Work required:
Please retype everything from "Albert Kenneth Corley" down to "in Eldorado, Oklahoma." in the text on Ken Corley below, keeping it word for word.

Extract to read:
Ken Corley

Personal information
- Born: May 10, 1920 McLoud, Oklahoma, U.S.
- Died: June 27, 1984 (aged 64) Aurora, Colorado, U.S.
- Listed height: 6 ft 5 in (1.96 m)
- Listed weight: 210 lb (95 kg)

Career information
- College: Central Oklahoma (1939–1943)
- Position: Center

Career history
- 1945–1947: Wilmington Bombers
- 1946–1947: Cleveland Rebels
- Stats at NBA.com
- Stats at Basketball Reference

= Ken Corley =

American basketball player (1920–1984)

Albert Kenneth Corley (May 10, 1920 – June 27, 1984) was an American professional basketball player. He played for the Cleveland Rebels of the Basketball Association of America (now known as the National Basketball Association). Many encyclopedias state he is the brother of former NBA player Ray Corley, but Ray was born and raised near New York City whereas Ken grew up in Eldorado, Oklahoma.

Data extract:
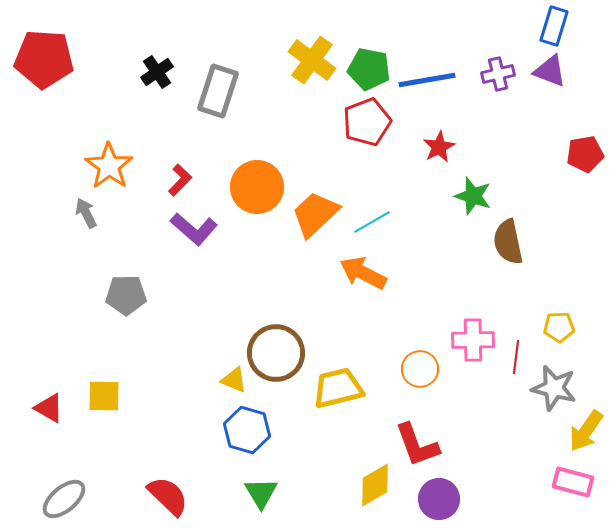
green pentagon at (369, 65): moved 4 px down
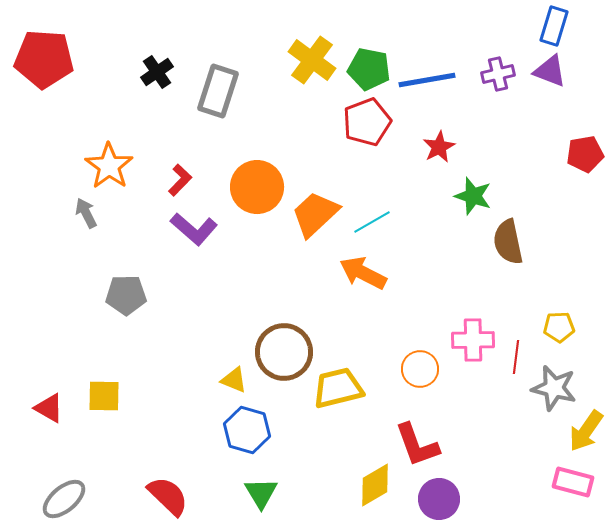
brown circle at (276, 353): moved 8 px right, 1 px up
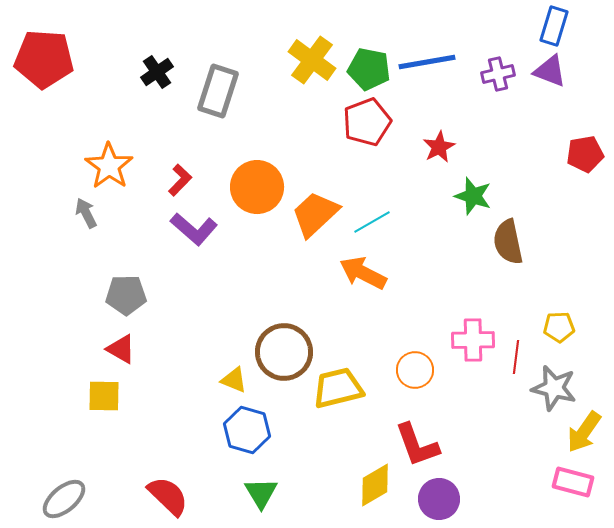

Solution for this exercise:
Albert Kenneth Corley (May 10, 1920 – June 27, 1984) was an American professional basketball player. He played for the Cleveland Rebels of the Basketball Association of America (now known as the National Basketball Association). Many encyclopedias state he is the brother of former NBA player Ray Corley, but Ray was born and raised near New York City whereas Ken grew up in Eldorado, Oklahoma.